Q: 1,000 points rally in Nifty, where do you stand now in terms of your view on the entire markets?

A: As I said, I was on your channel, 8,000 that this is the time to buy. We blipped for 200 points and the markets may see from time to time correction. My only message is for the retail investors, ask the right question, don’t ask what to buy and when to buy, you should ask how much to buy and for how long you must buy it. So, when you want to buy a lot, when you want to buy for a longer period of time, then you would want the market to correct a little bit and use that correction to enter in the market.

Market for a longer period of time, they are just fine, there are individual companies which are delivering sterling performance and last two years, even though you do not see this in the index, but you see what individual companies have done and I continue to remain positive on individual stock investing.

Q: Pharmaceutical, you are considered one of the kings of pharmaceutical, are you disappointed with whatever is happening?

A: I would say that that sector is starting to look interesting now because the valuations are definitely in favour. There is a lot of fear which is there like people are thinking all the manufacturing will shift to America. For any pharmaceutical company whether it is generic or otherwise, to go and setup a plant and to produce a drug, it takes minimum four to five years of cycle time because you setup a plant, you get the plant approved by FDA, then you file drug from the plant, then you get those drugs approved from FDA, so, it is not some trading company which can just shift its base. So, I think there is a lot of pessimism which is being surrounded in this sector. Valuations have come to reasonable level as compared to where the markets are also, so, I would say selectively it is an opportunity to buy.

Q: IT and Trump?

A: I think it again -- we have to see but I do not think it is going to be as -- see what you saw yesterday, Trump, there was so much talk about border tax. Yesterday was his speech in front of Congress and not even a word which he has mentioned. I think we have to give it to him, finally he is a businessman, and he will not do something which will disrupt either the global markets or the American markets. I am just hoping that there is a lot of talk, there is a lot of nervousness but the end result may not be as bad as the nervousness is and that is what it is being showing up in the markets worldwide.

Q: There was a lot of fear in the market when demonetisation happened but now the results coming in, the GDP numbers coming in, all seems normal. What is your view on that?

A: My view was very clear that demonetisation is a thing which has given you an opportunity to invest. I think people will not even remember that demonetisation happened six months down the line.

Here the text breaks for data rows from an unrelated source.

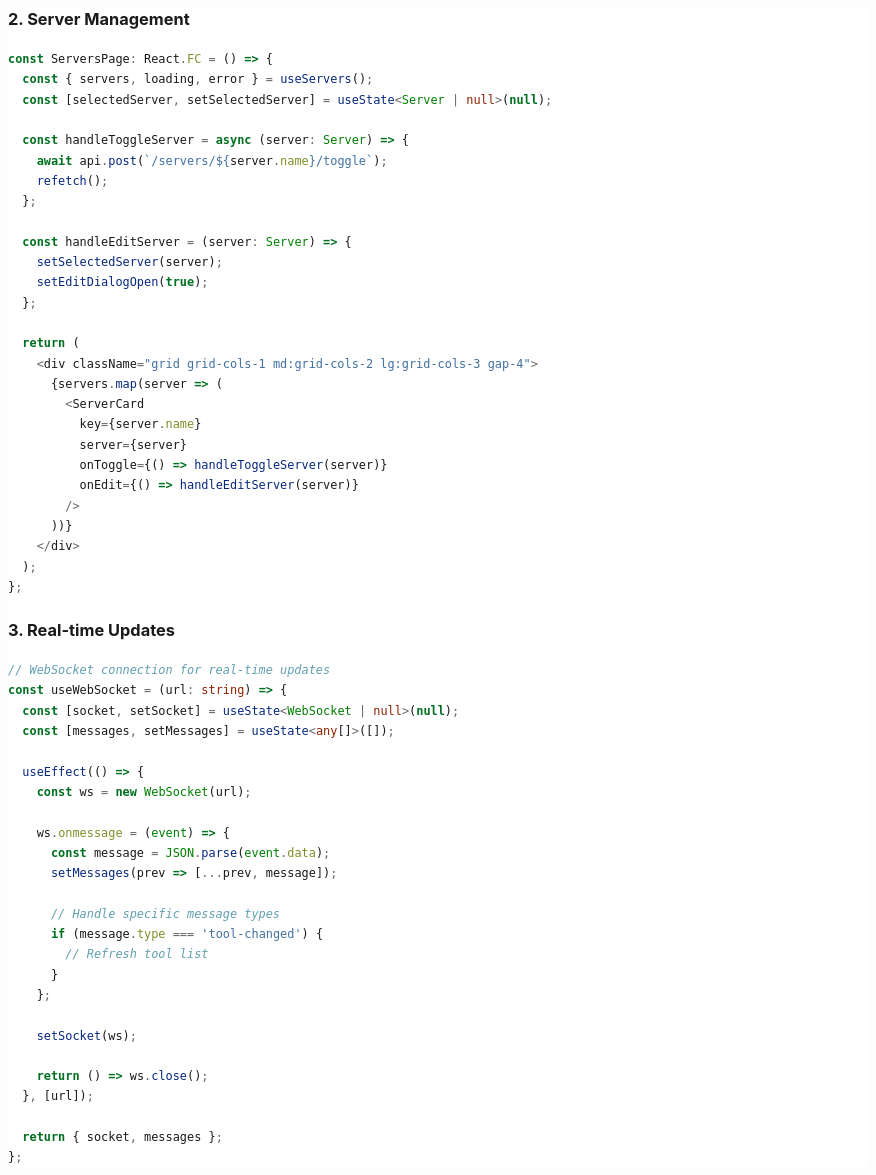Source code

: ### 2. Server Management
```typescript
const ServersPage: React.FC = () => {
  const { servers, loading, error } = useServers();
  const [selectedServer, setSelectedServer] = useState<Server | null>(null);
  
  const handleToggleServer = async (server: Server) => {
    await api.post(`/servers/${server.name}/toggle`);
    refetch();
  };
  
  const handleEditServer = (server: Server) => {
    setSelectedServer(server);
    setEditDialogOpen(true);
  };
  
  return (
    <div className="grid grid-cols-1 md:grid-cols-2 lg:grid-cols-3 gap-4">
      {servers.map(server => (
        <ServerCard
          key={server.name}
          server={server}
          onToggle={() => handleToggleServer(server)}
          onEdit={() => handleEditServer(server)}
        />
      ))}
    </div>
  );
};
```

### 3. Real-time Updates
```typescript
// WebSocket connection for real-time updates
const useWebSocket = (url: string) => {
  const [socket, setSocket] = useState<WebSocket | null>(null);
  const [messages, setMessages] = useState<any[]>([]);
  
  useEffect(() => {
    const ws = new WebSocket(url);
    
    ws.onmessage = (event) => {
      const message = JSON.parse(event.data);
      setMessages(prev => [...prev, message]);
      
      // Handle specific message types
      if (message.type === 'tool-changed') {
        // Refresh tool list
      }
    };
    
    setSocket(ws);
    
    return () => ws.close();
  }, [url]);
  
  return { socket, messages };
};
```
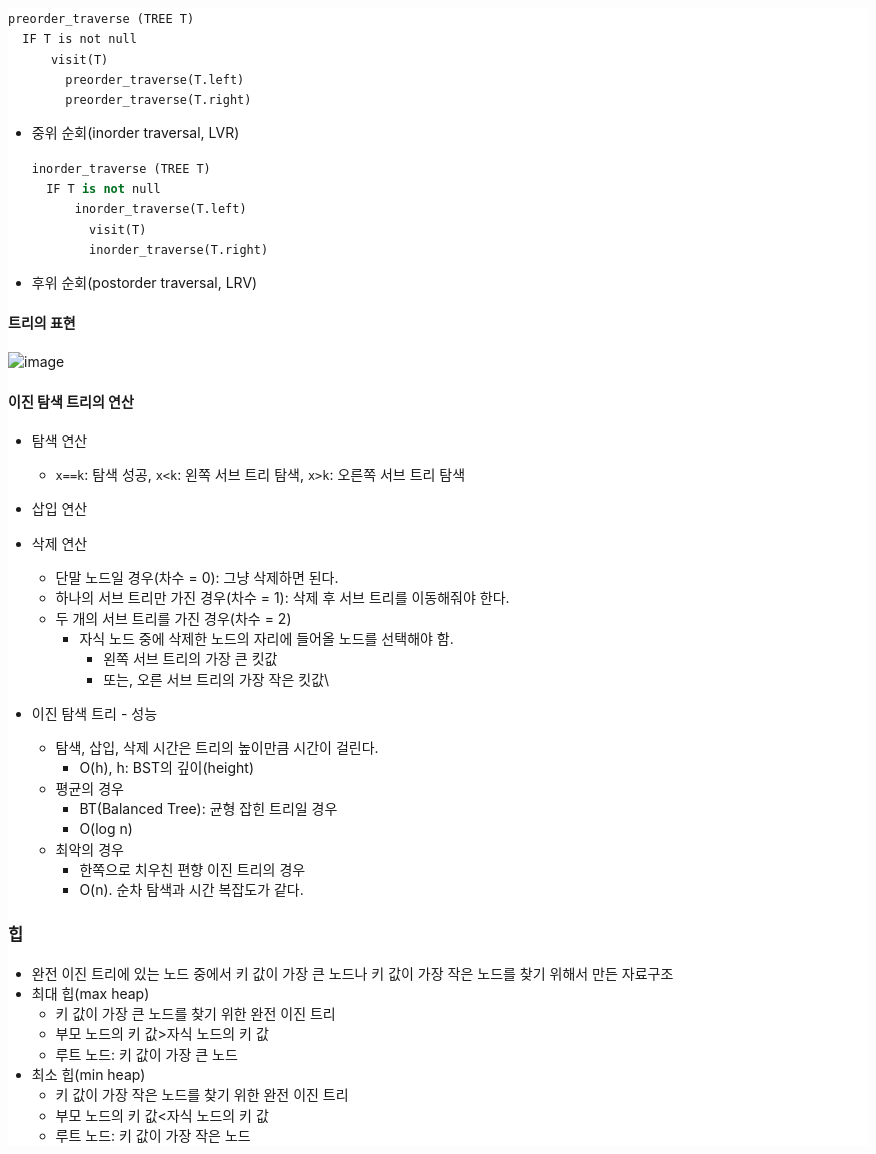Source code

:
   ```
  preorder_traverse (TREE T)
  	IF T is not null
      	visit(T)
          preorder_traverse(T.left)
          preorder_traverse(T.right)
  ```

- 중위 순회(inorder traversal, LVR)

  ```python
  inorder_traverse (TREE T)
  	IF T is not null
      	inorder_traverse(T.left)
          visit(T)
          inorder_traverse(T.right)
  ```

- 후위 순회(postorder traversal, LRV)



#### 트리의 표현

![image](https://user-images.githubusercontent.com/52814897/66532046-f14c6880-eb48-11e9-926d-c17ad7f6606a.png)

#### 이진 탐색 트리의 연산

- 탐색 연산
  - `x==k`: 탐색 성공, `x<k`: 왼쪽 서브 트리 탐색, `x>k`: 오른쪽 서브 트리 탐색
- 삽입 연산
- 삭제 연산
  - 단말 노드일 경우(차수 = 0): 그냥 삭제하면 된다.
  - 하나의 서브 트리만 가진 경우(차수 = 1): 삭제 후 서브 트리를 이동해줘야 한다.
  - 두 개의 서브 트리를 가진 경우(차수 = 2)
    - 자식 노드 중에 삭제한 노드의 자리에 들어올 노드를 선택해야 함.
      - 왼쪽 서브 트리의 가장 큰 킷값
      - 또는, 오른 서브 트리의 가장 작은 킷값\

- 이진 탐색 트리 - 성능
  - 탐색, 삽입, 삭제 시간은 트리의 높이만큼 시간이 걸린다.
    - O(h), h: BST의 깊이(height)
  - 평균의 경우
    - BT(Balanced Tree): 균형 잡힌 트리일 경우
    - O(log n)
  - 최악의 경우
    - 한쪽으로 치우친 편향 이진 트리의 경우
    - O(n). 순차 탐색과 시간 복잡도가 같다.

### 힙

- 완전 이진 트리에 있는 노드 중에서 키 값이 가장 큰 노드나 키 값이 가장 작은 노드를 찾기 위해서 만든 자료구조
- 최대 힙(max heap)
  - 키 값이 가장 큰 노드를 찾기 위한 완전 이진 트리
  - 부모 노드의 키 값>자식 노드의 키 값
  - 루트 노드: 키 값이 가장 큰 노드
- 최소 힙(min heap)
  - 키 값이 가장 작은 노드를 찾기 위한 완전 이진 트리
  - 부모 노드의 키 값<자식 노드의 키 값
  - 루트 노드: 키 값이 가장 작은 노드
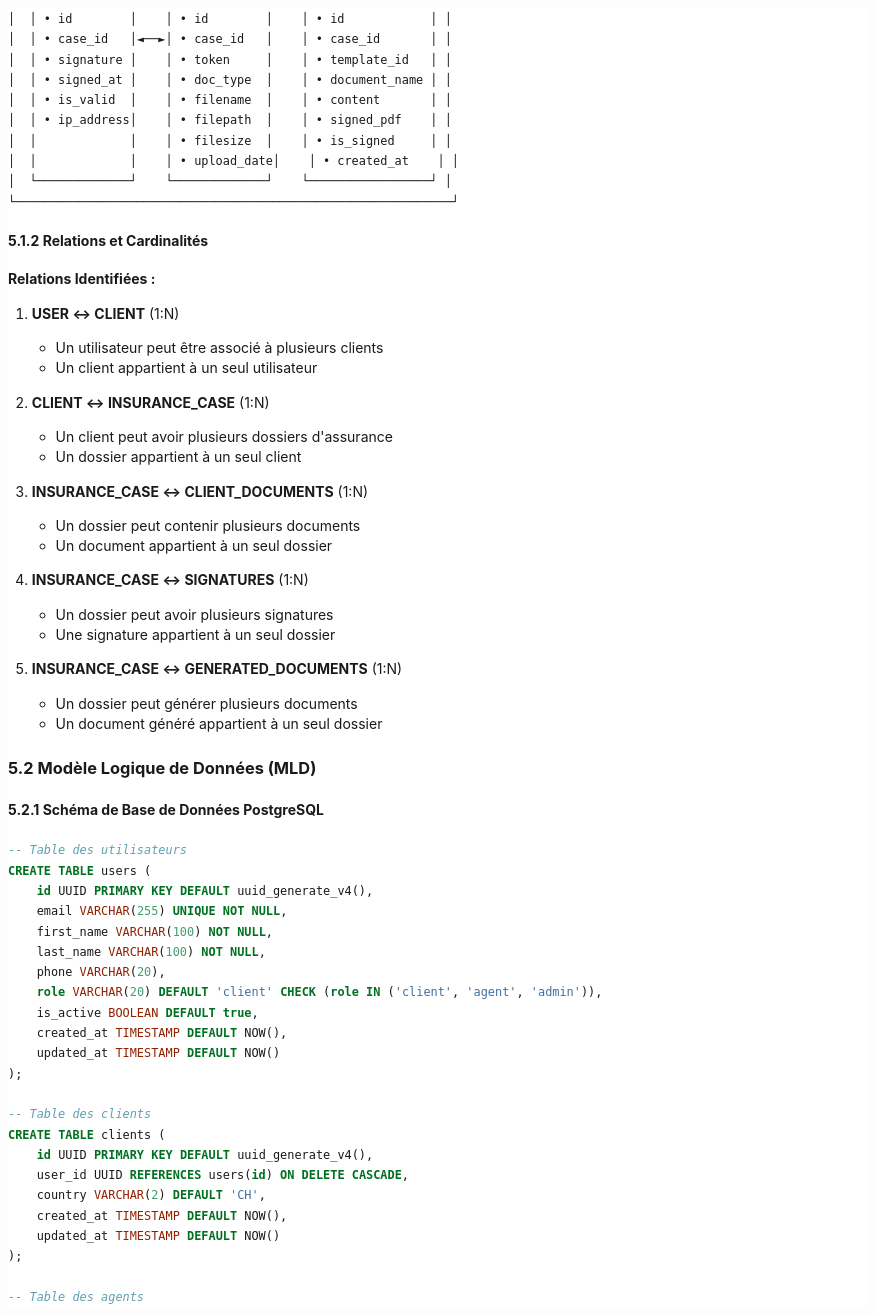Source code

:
 ```
│  │ • id        │    │ • id        │    │ • id            │ │
│  │ • case_id   │◄──►│ • case_id   │    │ • case_id       │ │
│  │ • signature │    │ • token     │    │ • template_id   │ │
│  │ • signed_at │    │ • doc_type  │    │ • document_name │ │
│  │ • is_valid  │    │ • filename  │    │ • content       │ │
│  │ • ip_address│    │ • filepath  │    │ • signed_pdf    │ │
│  │             │    │ • filesize  │    │ • is_signed     │ │
│  │             │    │ • upload_date│    │ • created_at    │ │
│  └─────────────┘    └─────────────┘    └─────────────────┘ │
└─────────────────────────────────────────────────────────────┘
```

#### 5.1.2 Relations et Cardinalités

**Relations Identifiées :**

1. **USER ↔ CLIENT** (1:N)

   - Un utilisateur peut être associé à plusieurs clients
   - Un client appartient à un seul utilisateur

2. **CLIENT ↔ INSURANCE_CASE** (1:N)

   - Un client peut avoir plusieurs dossiers d'assurance
   - Un dossier appartient à un seul client

3. **INSURANCE_CASE ↔ CLIENT_DOCUMENTS** (1:N)

   - Un dossier peut contenir plusieurs documents
   - Un document appartient à un seul dossier

4. **INSURANCE_CASE ↔ SIGNATURES** (1:N)

   - Un dossier peut avoir plusieurs signatures
   - Une signature appartient à un seul dossier

5. **INSURANCE_CASE ↔ GENERATED_DOCUMENTS** (1:N)
   - Un dossier peut générer plusieurs documents
   - Un document généré appartient à un seul dossier

### 5.2 Modèle Logique de Données (MLD)

#### 5.2.1 Schéma de Base de Données PostgreSQL

```sql
-- Table des utilisateurs
CREATE TABLE users (
    id UUID PRIMARY KEY DEFAULT uuid_generate_v4(),
    email VARCHAR(255) UNIQUE NOT NULL,
    first_name VARCHAR(100) NOT NULL,
    last_name VARCHAR(100) NOT NULL,
    phone VARCHAR(20),
    role VARCHAR(20) DEFAULT 'client' CHECK (role IN ('client', 'agent', 'admin')),
    is_active BOOLEAN DEFAULT true,
    created_at TIMESTAMP DEFAULT NOW(),
    updated_at TIMESTAMP DEFAULT NOW()
);

-- Table des clients
CREATE TABLE clients (
    id UUID PRIMARY KEY DEFAULT uuid_generate_v4(),
    user_id UUID REFERENCES users(id) ON DELETE CASCADE,
    country VARCHAR(2) DEFAULT 'CH',
    created_at TIMESTAMP DEFAULT NOW(),
    updated_at TIMESTAMP DEFAULT NOW()
);

-- Table des agents
```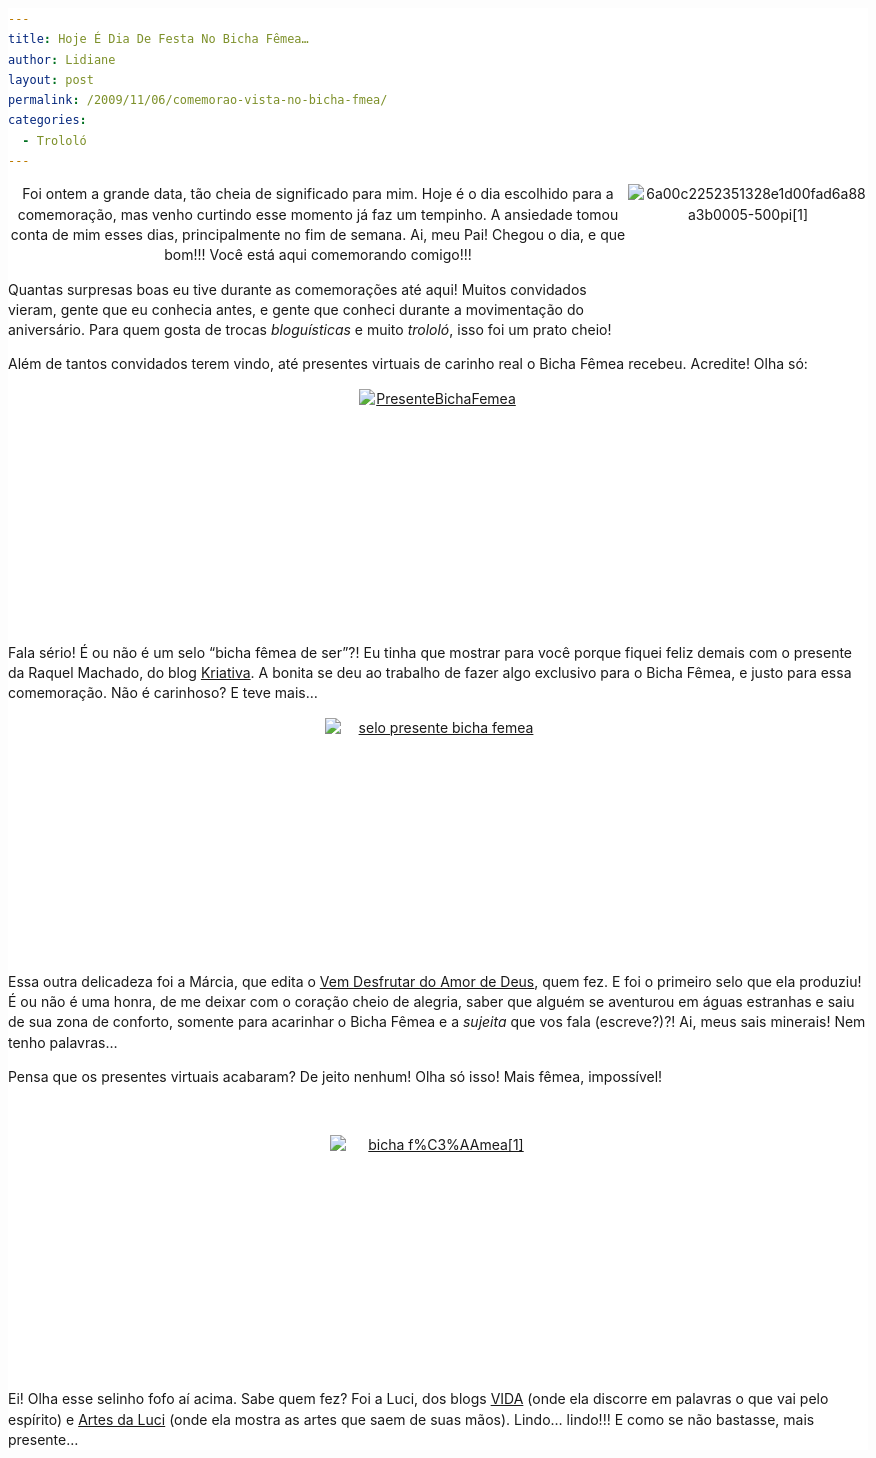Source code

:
 ```yaml
---
title: Hoje É Dia De Festa No Bicha Fêmea…
author: Lidiane
layout: post
permalink: /2009/11/06/comemorao-vista-no-bicha-fmea/
categories:
  - Trololó
---
```

<p style="text-align: center;">
  <a href="https://www.trololodemulher.com.br/2009/11/6a00c2252351328e1d00fad6a88a3b0005500pi11.jpg"><img style="display: inline; margin-left: 0; margin-right: 0; border-width: 0;" title="6a00c2252351328e1d00fad6a88a3b0005-500pi[1]" src="https://www.trololodemulher.com.br/2009/11/6a00c2252351328e1d00fad6a88a3b0005500pi1_thumb1.jpg" alt="6a00c2252351328e1d00fad6a88a3b0005-500pi[1]" width="240" height="143" align="right" border="0" /></a>Foi ontem a grande data, tão cheia de significado para mim. Hoje é o dia escolhido para a comemoração, mas venho curtindo esse momento já faz um tempinho. A ansiedade tomou conta de mim esses dias, principalmente no fim de semana. Ai, meu Pai! Chegou o dia, e que bom!!! Você está aqui comemorando comigo!!!
</p>

Quantas surpresas boas eu tive durante as comemorações até aqui! Muitos convidados vieram, gente que eu conhecia antes, e gente que conheci durante a movimentação do aniversário. Para quem gosta de trocas _bloguísticas_ e muito _trololó_, isso foi um prato cheio!

Além de tantos convidados terem vindo, até presentes virtuais de carinho real o Bicha Fêmea recebeu. Acredite! Olha só:

<p style="text-align: center;">
  <a href="https://www.trololodemulher.com.br/2009/11/presentebichafemea1.gif"><img class="aligncenter" style="display: block; float: none; margin-left: auto; margin-right: auto;" title="PresenteBichaFemea" src="https://www.trololodemulher.com.br/2009/11/presentebichafemea_thumb.gif" alt="PresenteBichaFemea" width="159" height="240" /></a>
</p>

Fala sério! É ou não é um selo “bicha fêmea de ser”?! Eu tinha que mostrar para você porque fiquei feliz demais com o presente da Raquel Machado, do blog <a href="http://kriativa.zip.net/" target="_blank" rel="noopener noreferrer">Kriativa</a>. A bonita se deu ao trabalho de fazer algo exclusivo para o Bicha Fêmea, e justo para essa comemoração. Não é carinhoso? E teve mais…

<p style="text-align: center;">
  <a href="https://www.trololodemulher.com.br/2009/11/selopresentebichafemea.jpg"><img class="aligncenter" style="display: block; float: none; margin-left: auto; margin-right: auto; border-width: 0;" title="selo presente bicha femea" src="https://www.trololodemulher.com.br/2009/11/selopresentebichafemea_thumb.jpg" alt="selo presente bicha femea" width="226" height="240" border="0" /></a>
</p>

Essa outra delicadeza foi a Márcia, que edita o <a href="http://vemdesfrutardoamordedeus.blogspot.com/" target="_blank" rel="noopener noreferrer">Vem Desfrutar do Amor de Deus</a>, quem fez. E foi o primeiro selo que ela produziu! É ou não é uma honra, de me deixar com o coração cheio de alegria, saber que alguém se aventurou em águas estranhas e saiu de sua zona de conforto, somente para acarinhar o Bicha Fêmea e a _sujeita_ que vos fala (escreve?)?! Ai, meus sais minerais! Nem tenho palavras…

Pensa que os presentes virtuais acabaram? De jeito nenhum! Olha só isso! Mais fêmea, impossível!

&nbsp;

<p style="text-align: center;">
  <a href="https://www.trololodemulher.com.br/2009/11/bichafc3aamea11.jpg"><img class="aligncenter" style="display: block; float: none; margin-left: auto; margin-right: auto; border-width: 0;" title="bicha f%C3%AAmea[1]" src="https://www.trololodemulher.com.br/2009/11/bichafc3aamea1_thumb.jpg" alt="bicha f%C3%AAmea[1]" width="217" height="240" border="0" /></a>
</p>

Ei! Olha esse selinho fofo aí acima. Sabe quem fez? Foi a Luci, dos blogs <a href="http://reencontrandoaspalavras.blogspot.com/" target="_blank" rel="noopener noreferrer">VIDA</a> (onde ela discorre em palavras o que vai pelo espírito) e <a href="http://artesdaluci.blogspot.com/" target="_blank" rel="noopener noreferrer">Artes da Luci</a> (onde ela mostra as artes que saem de suas mãos). Lindo… lindo!!! E como se não bastasse, mais presente…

Q: Real estate, you said that that could be a sector which could be the dark horse going ahead. Do you still maintain that view?

A: The Budget was very good for affordable housing companies, so, select companies there is a lot of value. These companies are down 70-90 percent from their peak of 2007-2008, a lot of people have worked extremely hard to clean out the balance sheet. So, even though real estate sector is 0.5 percent in the overall index, but on a selective basis you will have opportunity.

Let us take this opportunity to ensure that we are communicating the right message on the mutual fund day, all this sector selection, stock selection are for the professional investors. If you are a common man who has 9-5 some other job, it is best that you leave money with mutual funds who have a track record of 10-20 years of going in a good market or bad market and consistently generating return.

Q: I am also told that the fees charged by the mutual fund industry in India is one of the lowest, we only pay 1.5-2 percent.

A: It is the lowest, not one of the lowest, it is the lowest. There are a lot of people who have a track record of wealth creation, who have a track record of doing the market, generating money in good and bad times.